Soucieux de simplifier les procédures, Thierry Tuot affirme que « les délais des procédures du code minier, qui sont aujourd’hui très exorbitants du droit commun (quinze mois pour une prolongation d’un permis de recherche et deux ans pour la délivrance d’une concession), seraient réduits par la loi ». Si les gaz et huiles de schiste n’entraient pas dans le cadre des travaux du conseiller d’Etat, une phrase attirera l’attention de nos lecteurs : « Est envisagée la création d’une distinction entre les recherches purement académique n’ayant pas vocation à déboucher sur une exploration suivie d’une exploitation, d’une part, et l’exploration préparatoire à une éventuelle exploitation, d’autre part. Seul le permis d’exploration débouchant sur une exploitation avec droit exclusif nécessiterait désormais une autorisation ».

Le rapport préconise par ailleurs que l’activité minière soit désormais soumise au régime des Installations classées pour la protection de l’environnement (ICPE). Pour Thierry Tuot, « Ce basculement vers la réglementation des ICPE est, outre une simplification majeure, une garantie de prise en compte des enjeux environnementaux. »

Fiscalité

Concernant la fiscalité jugée trop avantageuse pour les industriels, le rapporteur souhaite étendre le bénéfice des redevances pour les collectivités territoriales, en leur permettant de fixer, de manière conventionnelle, le montant de ces dernières. Par ailleurs, il est prévu que « le montant des redevances puisse être revu périodiquement pendant toute la durée du titre minier afin de tenir compte, notamment, de la variation des cours mondiaux des substances exploitées, d’avancées technologiques ou de tout élément pouvant faire varier la production et les profits qui en sont retirés ».

L’après-mine

Last but not least, le conseiller d’Etat s’est penché sur l’après-exploitation pour s’assurer que les investissements qui y sont liés ne retombent pas sur la collectivité. « Le groupe propose de réaffirmer les valeurs de solidarité nationale en mettant en place un régime de solidarité clarifié. Ce régime poserait le principe que la responsabilité de la gestion de l’ « après-mines » incombe à l’exploitant. En cas de disparition de celui-ci, il serait possible de rechercher la responsabilité de celui qui a bénéficié de l’exploitation ou qui en a assuré la conduite effective. Il s’agit, dans ce dernier cas, d’une avancée pratique et symbolique majeure, inspirée du droit fiscal, et qui vise à « paralyser » d’éventuelles tentatives d’opérateurs de rapatriement des profits dans une structure étrangère laissant ainsi exsangue la société française d’exploitation au moment où sa responsabilité est engagée : il sera possible de franchir les frontières (des personnes morales comme des pays) pour aller chercher, le cas échéant, le responsable des fautes commises », explique Thierry Tuot.

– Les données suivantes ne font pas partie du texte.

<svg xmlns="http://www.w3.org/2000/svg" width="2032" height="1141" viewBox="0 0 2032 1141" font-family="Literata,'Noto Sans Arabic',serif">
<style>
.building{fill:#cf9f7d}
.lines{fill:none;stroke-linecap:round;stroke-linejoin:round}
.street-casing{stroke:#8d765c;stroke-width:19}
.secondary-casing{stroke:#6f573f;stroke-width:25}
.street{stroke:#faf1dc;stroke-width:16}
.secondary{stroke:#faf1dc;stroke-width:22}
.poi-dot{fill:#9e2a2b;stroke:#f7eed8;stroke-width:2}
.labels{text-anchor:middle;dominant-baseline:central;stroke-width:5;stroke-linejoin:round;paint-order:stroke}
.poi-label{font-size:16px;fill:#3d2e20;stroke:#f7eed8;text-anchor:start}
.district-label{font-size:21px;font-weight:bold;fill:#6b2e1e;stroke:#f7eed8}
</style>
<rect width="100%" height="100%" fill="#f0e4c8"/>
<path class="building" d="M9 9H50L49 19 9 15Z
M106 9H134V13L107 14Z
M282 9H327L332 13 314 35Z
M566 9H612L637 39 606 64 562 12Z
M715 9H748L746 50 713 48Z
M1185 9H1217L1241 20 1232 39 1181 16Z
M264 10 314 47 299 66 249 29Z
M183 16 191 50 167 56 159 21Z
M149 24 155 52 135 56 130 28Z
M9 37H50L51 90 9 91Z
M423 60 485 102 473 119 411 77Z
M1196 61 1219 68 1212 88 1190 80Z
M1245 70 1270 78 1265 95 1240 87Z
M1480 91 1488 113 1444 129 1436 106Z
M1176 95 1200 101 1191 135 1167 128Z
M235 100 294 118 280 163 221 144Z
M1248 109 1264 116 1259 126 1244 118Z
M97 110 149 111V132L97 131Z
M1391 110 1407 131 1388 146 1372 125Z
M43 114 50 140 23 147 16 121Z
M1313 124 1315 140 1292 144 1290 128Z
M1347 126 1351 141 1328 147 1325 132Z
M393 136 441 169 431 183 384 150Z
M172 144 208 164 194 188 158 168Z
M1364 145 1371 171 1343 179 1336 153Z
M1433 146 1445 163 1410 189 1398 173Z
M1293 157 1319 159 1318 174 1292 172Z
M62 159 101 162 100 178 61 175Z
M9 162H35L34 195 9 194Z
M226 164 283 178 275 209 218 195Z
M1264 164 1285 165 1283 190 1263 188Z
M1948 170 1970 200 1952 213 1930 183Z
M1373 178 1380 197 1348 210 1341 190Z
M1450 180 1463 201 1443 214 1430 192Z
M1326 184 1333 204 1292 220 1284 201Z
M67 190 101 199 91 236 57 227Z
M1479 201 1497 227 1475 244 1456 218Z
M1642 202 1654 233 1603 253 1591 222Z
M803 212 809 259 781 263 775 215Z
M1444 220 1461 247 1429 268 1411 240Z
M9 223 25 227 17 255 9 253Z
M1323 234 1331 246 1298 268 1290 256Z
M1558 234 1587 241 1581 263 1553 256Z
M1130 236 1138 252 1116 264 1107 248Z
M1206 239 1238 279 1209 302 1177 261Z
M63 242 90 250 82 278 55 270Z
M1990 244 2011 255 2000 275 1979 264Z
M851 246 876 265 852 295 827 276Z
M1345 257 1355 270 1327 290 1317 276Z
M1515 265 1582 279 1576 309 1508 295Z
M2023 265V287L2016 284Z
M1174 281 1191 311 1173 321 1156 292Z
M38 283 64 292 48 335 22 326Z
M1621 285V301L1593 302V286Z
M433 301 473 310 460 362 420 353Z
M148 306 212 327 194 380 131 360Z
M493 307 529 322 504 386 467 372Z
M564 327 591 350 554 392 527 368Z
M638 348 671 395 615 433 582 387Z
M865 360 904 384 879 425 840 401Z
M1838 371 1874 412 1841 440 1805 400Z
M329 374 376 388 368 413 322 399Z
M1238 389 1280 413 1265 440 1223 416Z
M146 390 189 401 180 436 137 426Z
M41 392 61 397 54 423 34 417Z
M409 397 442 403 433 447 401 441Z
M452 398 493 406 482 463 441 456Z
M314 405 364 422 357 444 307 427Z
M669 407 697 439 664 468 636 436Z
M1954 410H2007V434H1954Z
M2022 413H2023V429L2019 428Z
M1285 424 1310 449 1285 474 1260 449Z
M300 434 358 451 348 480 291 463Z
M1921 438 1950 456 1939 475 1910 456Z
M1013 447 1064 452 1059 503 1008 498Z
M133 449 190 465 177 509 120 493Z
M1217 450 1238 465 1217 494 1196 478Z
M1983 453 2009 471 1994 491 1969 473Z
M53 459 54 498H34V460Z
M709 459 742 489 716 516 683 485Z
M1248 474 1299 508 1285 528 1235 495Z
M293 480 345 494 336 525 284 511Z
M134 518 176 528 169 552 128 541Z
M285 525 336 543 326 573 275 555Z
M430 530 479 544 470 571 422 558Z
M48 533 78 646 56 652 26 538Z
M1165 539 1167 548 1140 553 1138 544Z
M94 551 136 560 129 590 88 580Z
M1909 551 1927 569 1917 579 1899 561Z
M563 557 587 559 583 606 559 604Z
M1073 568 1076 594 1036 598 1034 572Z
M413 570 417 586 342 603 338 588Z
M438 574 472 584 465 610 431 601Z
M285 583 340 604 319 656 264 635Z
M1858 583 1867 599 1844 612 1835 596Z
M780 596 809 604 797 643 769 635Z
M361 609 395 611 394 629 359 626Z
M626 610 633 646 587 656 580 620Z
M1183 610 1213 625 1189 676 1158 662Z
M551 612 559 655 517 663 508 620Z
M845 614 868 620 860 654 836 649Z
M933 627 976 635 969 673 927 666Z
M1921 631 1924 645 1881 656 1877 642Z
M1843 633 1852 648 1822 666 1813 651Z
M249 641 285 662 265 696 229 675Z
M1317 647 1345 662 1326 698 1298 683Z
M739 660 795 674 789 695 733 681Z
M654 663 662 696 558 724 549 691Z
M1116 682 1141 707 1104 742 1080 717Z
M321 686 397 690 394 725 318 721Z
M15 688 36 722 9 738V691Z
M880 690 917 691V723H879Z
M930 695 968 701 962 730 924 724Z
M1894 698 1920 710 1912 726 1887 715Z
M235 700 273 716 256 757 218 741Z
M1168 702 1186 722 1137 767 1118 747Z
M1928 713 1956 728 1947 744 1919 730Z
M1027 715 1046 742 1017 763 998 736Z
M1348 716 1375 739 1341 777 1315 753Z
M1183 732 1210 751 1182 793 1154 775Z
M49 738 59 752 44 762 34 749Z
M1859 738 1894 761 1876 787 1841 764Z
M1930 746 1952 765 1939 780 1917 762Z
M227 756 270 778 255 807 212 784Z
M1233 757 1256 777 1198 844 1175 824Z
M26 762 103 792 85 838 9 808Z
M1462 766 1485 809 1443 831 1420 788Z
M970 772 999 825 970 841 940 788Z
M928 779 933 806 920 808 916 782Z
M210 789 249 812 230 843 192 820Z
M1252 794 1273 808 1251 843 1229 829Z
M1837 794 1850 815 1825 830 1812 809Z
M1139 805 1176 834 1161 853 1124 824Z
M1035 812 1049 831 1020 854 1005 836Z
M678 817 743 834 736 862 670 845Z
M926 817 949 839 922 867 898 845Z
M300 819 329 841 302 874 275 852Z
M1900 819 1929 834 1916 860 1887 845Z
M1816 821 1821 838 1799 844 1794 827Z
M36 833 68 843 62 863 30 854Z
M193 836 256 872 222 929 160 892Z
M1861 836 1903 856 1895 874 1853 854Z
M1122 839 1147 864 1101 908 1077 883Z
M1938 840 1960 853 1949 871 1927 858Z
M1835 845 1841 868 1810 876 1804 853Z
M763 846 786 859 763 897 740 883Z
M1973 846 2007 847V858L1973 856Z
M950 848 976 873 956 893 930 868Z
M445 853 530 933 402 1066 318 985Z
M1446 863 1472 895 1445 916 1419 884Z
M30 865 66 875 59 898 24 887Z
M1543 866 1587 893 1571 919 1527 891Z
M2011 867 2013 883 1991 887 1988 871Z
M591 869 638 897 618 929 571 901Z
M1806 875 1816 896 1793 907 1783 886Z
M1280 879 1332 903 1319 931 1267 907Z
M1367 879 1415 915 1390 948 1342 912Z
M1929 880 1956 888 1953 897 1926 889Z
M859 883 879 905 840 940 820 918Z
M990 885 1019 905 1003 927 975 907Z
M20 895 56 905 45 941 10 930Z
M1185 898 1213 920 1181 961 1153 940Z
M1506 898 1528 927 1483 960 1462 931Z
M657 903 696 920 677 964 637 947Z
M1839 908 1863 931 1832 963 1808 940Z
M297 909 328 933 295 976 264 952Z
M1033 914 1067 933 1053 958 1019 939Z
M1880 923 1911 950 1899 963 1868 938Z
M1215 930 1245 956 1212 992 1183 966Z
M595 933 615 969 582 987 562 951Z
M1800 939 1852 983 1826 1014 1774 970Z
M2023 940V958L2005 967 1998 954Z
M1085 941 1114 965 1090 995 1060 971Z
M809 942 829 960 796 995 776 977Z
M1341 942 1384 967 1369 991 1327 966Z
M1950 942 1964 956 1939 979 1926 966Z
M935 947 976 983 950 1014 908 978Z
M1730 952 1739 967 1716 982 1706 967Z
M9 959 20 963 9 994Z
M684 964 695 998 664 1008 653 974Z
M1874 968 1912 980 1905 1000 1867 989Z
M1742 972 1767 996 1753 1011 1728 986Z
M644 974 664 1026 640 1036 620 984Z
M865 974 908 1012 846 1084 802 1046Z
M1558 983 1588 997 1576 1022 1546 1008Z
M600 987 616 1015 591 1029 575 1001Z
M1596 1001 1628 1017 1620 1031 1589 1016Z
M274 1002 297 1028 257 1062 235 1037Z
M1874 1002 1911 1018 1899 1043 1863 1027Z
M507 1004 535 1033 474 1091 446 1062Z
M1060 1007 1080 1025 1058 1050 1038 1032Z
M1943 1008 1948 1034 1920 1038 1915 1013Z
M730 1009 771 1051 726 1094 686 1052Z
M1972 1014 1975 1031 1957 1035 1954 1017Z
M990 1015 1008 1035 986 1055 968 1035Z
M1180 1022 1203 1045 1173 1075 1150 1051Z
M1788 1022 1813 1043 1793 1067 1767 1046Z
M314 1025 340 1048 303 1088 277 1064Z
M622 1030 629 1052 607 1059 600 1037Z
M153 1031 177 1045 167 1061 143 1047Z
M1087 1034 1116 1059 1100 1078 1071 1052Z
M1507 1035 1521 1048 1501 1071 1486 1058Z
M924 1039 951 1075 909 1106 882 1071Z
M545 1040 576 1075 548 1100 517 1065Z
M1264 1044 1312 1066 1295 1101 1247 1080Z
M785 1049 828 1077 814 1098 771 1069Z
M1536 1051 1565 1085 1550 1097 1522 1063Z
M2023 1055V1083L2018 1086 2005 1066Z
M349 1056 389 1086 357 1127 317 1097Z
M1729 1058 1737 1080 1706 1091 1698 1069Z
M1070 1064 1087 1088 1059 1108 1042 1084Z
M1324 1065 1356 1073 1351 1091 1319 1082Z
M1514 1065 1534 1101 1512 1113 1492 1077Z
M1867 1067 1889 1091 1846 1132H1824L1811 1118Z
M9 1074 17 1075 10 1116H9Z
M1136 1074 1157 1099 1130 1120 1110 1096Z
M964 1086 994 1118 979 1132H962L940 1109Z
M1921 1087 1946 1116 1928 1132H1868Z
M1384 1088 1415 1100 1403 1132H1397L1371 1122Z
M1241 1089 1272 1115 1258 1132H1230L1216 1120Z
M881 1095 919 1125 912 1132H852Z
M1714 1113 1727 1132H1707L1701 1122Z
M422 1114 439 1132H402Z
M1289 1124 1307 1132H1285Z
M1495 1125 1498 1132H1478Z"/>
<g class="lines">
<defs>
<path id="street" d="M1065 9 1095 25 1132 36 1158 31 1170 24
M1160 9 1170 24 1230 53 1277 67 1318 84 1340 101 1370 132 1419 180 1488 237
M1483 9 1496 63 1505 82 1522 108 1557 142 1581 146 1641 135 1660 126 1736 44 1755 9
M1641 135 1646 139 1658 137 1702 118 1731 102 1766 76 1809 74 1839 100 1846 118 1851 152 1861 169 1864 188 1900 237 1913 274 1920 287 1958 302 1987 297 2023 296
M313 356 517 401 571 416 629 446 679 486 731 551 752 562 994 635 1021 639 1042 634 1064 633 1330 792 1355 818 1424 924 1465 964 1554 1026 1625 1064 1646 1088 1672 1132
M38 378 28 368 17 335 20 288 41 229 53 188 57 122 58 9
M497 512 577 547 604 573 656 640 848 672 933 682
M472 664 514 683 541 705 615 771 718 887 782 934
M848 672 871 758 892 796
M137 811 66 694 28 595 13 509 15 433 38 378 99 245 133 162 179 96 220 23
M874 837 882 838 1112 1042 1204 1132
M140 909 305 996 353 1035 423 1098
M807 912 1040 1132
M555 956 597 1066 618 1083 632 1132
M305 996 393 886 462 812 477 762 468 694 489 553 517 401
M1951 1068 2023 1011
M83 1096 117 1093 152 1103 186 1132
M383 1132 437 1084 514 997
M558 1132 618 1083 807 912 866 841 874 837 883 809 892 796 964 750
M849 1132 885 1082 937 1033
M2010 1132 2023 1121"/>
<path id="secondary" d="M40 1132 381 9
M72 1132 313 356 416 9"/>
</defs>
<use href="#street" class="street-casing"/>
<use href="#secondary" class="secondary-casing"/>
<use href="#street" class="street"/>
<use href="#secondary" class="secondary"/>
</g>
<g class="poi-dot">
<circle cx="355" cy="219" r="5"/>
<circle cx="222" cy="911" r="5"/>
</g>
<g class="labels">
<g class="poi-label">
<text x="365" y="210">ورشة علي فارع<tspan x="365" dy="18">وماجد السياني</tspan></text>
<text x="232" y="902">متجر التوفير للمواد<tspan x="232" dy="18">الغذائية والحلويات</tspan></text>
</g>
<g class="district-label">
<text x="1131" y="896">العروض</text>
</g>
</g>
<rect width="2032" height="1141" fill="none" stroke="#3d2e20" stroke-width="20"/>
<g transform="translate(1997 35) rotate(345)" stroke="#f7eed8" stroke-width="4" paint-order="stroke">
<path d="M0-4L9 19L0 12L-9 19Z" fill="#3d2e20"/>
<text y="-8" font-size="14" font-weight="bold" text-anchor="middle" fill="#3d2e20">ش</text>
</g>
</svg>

Un Fonds national de l’après-mine alimenté par les ressources dégagées par la fiscalité minière est également proposé.

A noter que les dispositions pour les territoires d’Outre-mer ont fait l’objet d’un traitement à part. C’est le ministère des Outre-mer qui est chargé de formuler ses propositions. Elles devront être validées par le Gouvernement et seront alors intégrées au projet de réforme du code minier par une ordonnance. La présentation du rapport au Conseil des ministres est prévue pour le premier semestre 2014.